From the JTA/competency model you then develop a Test Content Outline (TCO), which might also be called a test blueprint or a test specification. This document drives the test item development process. Test items developed this way can then be easily mapped back to individual tasks/competencies in the JTA or competency model, ensuring that your assessment is testing what it is supposed to test.

The TCO describes the content areas to be covered in the assessment. The next step is to determine how many items should be written for each content area. There are several factors that must be taken into account when performing this step:

  • Criticality of the content – Is this content “must know” or “nice to have”? Required knowledge necessitates more thorough testing, which means more items.
  • Size of the content area – A larger content area requires more test items than a smaller content area.
  • Homogeneity – Does everything in the content area require the same knowledge, skills or abilities? If so, fewer questions are needed.
  • Consequences – What happens if the learner doesn’t grasp the concepts in the content area? Do they have to take more training? Do they lose their job? As the stakes go higher, you need more items to ensure that the learner’s true knowledge is being assessed.
  • Available resources during testing – If the test is going to be open book and/or open notes, you will need more (and more difficult) items to truly assess the learner’s knowledge vs. their ability to quickly look things up.

Using the factors listed above, test content areas should be weighted to help determine the number of items to be written for each area. This is best done by a group of Subject Matter Experts (SMEs) in an exercise similar to the Angoff method of determining a cut score. Each SME should rate each content area of the TCO by

1. Criticality – 0 (unimportant) to 4 (extremely critical)

2. Difficulty – 0.5 (easy), 1.0 (moderate), or 1.5 (hard)

3. Size relative to the other content areas – 0 (too small to include) to 4 (very large)

The ratings from the SMEs for each factor (criticality, difficulty and size) should then be averaged to come up with a single rating for each factor for each content area. Then it’s time for a little math.
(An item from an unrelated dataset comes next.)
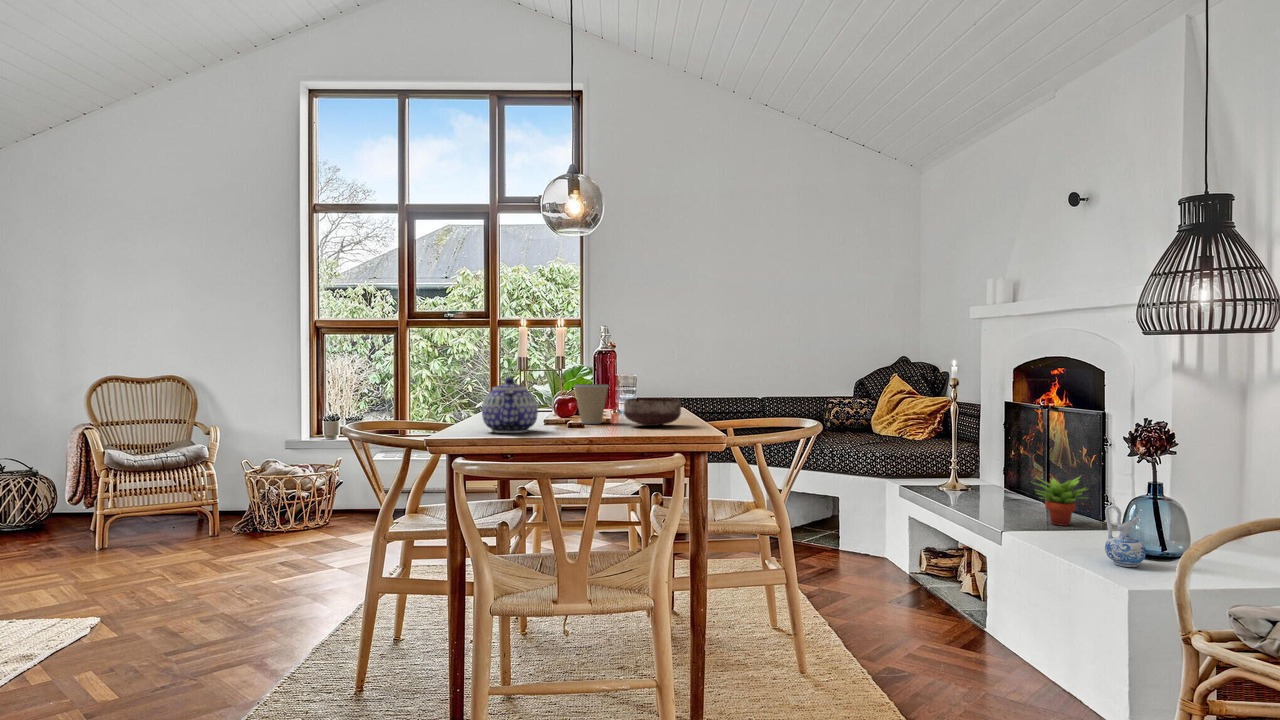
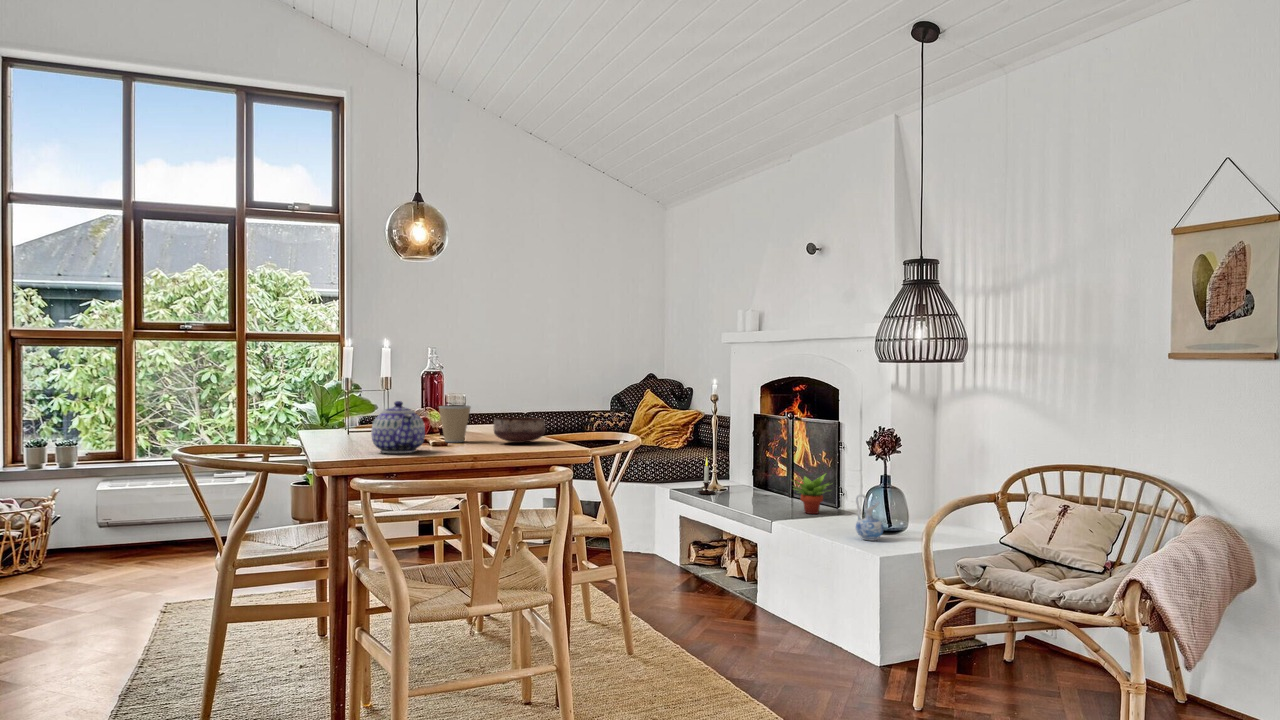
candle: none [926,450,950,494] -> present [698,458,718,494]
# items on the test for a content area = criticality x size x difficulty

# items needing to be written for a content area = 3 x # items on the test for a content area

If a content area is determined to require less than 4 – 6 items on the test, it should be dropped or combined with another content area. Once you know how many items you need to write, you can assume an average of 10 minutes to write an item, and you should allow time for revisions (.25 x total writing time).